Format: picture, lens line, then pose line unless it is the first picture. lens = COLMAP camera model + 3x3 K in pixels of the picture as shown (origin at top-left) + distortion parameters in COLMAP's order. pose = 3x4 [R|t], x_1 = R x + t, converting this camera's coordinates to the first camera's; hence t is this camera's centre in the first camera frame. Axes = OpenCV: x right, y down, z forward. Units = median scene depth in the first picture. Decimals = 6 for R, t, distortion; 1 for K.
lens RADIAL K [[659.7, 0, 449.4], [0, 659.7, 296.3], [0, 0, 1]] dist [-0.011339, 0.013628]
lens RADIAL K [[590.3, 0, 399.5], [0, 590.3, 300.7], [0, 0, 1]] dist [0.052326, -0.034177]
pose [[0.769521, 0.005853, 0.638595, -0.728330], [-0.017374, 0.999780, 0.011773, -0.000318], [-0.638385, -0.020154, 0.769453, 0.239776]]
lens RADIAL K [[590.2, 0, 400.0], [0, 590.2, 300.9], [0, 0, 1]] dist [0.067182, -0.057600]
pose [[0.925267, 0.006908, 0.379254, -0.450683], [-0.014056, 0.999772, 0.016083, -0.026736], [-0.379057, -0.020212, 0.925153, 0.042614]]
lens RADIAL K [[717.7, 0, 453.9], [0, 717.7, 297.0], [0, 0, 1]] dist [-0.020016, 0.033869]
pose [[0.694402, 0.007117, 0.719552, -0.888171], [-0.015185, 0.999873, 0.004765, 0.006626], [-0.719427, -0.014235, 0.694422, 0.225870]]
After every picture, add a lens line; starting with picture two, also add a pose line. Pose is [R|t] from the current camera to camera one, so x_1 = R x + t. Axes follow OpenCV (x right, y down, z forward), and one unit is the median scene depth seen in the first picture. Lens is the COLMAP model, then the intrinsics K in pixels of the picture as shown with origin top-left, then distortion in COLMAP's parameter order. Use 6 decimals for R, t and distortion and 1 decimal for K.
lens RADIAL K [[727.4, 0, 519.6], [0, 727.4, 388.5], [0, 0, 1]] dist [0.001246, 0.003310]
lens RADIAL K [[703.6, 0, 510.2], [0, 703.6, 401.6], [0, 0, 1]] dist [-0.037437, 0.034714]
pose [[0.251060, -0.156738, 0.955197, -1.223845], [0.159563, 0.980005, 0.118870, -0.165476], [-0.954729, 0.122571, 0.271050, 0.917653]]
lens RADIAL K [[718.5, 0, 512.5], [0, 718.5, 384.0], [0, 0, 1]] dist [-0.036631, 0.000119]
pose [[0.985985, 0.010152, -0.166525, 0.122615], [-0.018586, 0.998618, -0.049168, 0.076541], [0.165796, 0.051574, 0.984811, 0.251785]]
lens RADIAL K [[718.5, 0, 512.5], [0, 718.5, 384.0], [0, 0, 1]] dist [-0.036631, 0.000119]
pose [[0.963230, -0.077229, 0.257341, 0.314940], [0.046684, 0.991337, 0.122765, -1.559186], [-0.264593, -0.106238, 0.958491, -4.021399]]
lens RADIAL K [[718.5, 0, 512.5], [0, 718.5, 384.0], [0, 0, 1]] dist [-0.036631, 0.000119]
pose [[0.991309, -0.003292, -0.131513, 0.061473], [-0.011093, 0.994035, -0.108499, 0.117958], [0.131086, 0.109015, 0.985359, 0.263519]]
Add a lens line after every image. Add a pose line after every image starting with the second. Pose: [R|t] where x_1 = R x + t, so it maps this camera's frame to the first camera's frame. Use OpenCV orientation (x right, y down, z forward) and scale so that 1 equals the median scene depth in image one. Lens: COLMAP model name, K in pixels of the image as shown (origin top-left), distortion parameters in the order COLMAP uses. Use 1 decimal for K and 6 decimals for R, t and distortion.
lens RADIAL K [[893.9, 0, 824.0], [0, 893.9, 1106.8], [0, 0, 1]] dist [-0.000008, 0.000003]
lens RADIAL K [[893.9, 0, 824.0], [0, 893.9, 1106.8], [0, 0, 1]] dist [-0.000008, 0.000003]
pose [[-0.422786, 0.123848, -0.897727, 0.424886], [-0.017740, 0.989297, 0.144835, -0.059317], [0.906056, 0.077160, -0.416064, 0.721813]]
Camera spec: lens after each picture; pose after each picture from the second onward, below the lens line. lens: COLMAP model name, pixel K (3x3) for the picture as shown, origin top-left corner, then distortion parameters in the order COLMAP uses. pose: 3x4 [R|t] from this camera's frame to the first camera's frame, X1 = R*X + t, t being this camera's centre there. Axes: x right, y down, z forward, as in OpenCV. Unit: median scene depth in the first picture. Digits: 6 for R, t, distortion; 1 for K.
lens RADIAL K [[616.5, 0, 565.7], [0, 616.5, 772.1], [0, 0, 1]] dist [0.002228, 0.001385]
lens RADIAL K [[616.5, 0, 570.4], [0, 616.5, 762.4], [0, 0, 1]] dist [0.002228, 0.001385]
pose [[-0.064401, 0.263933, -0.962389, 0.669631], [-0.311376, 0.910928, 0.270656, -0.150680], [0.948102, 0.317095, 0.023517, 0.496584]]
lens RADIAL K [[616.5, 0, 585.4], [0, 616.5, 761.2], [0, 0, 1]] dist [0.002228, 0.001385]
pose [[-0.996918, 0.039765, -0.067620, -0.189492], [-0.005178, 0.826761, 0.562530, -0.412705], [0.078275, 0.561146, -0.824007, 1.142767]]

_ _ _ _ _

▸ **Task instructions**
Pick out each line of the material above that holds the word "starting" and copy those lines.

▸ **Answer below**
After every picture, add a lens line; starting with picture two, also add a pose line. Pose is [R|t] from the current camera to camera one, so x_1 = R x + t. Axes follow OpenCV (x right, y down, z forward), and one unit is the median scene depth seen in the first picture. Lens is the COLMAP model, then the intrinsics K in pixels of the picture as shown with origin top-left, then distortion in COLMAP's parameter order. Use 6 decimals for R, t and distortion and 1 decimal for K.
Add a lens line after every image. Add a pose line after every image starting with the second. Pose: [R|t] where x_1 = R x + t, so it maps this camera's frame to the first camera's frame. Use OpenCV orientation (x right, y down, z forward) and scale so that 1 equals the median scene depth in image one. Lens: COLMAP model name, K in pixels of the image as shown (origin top-left), distortion parameters in the order COLMAP uses. Use 1 decimal for K and 6 decimals for R, t and distortion.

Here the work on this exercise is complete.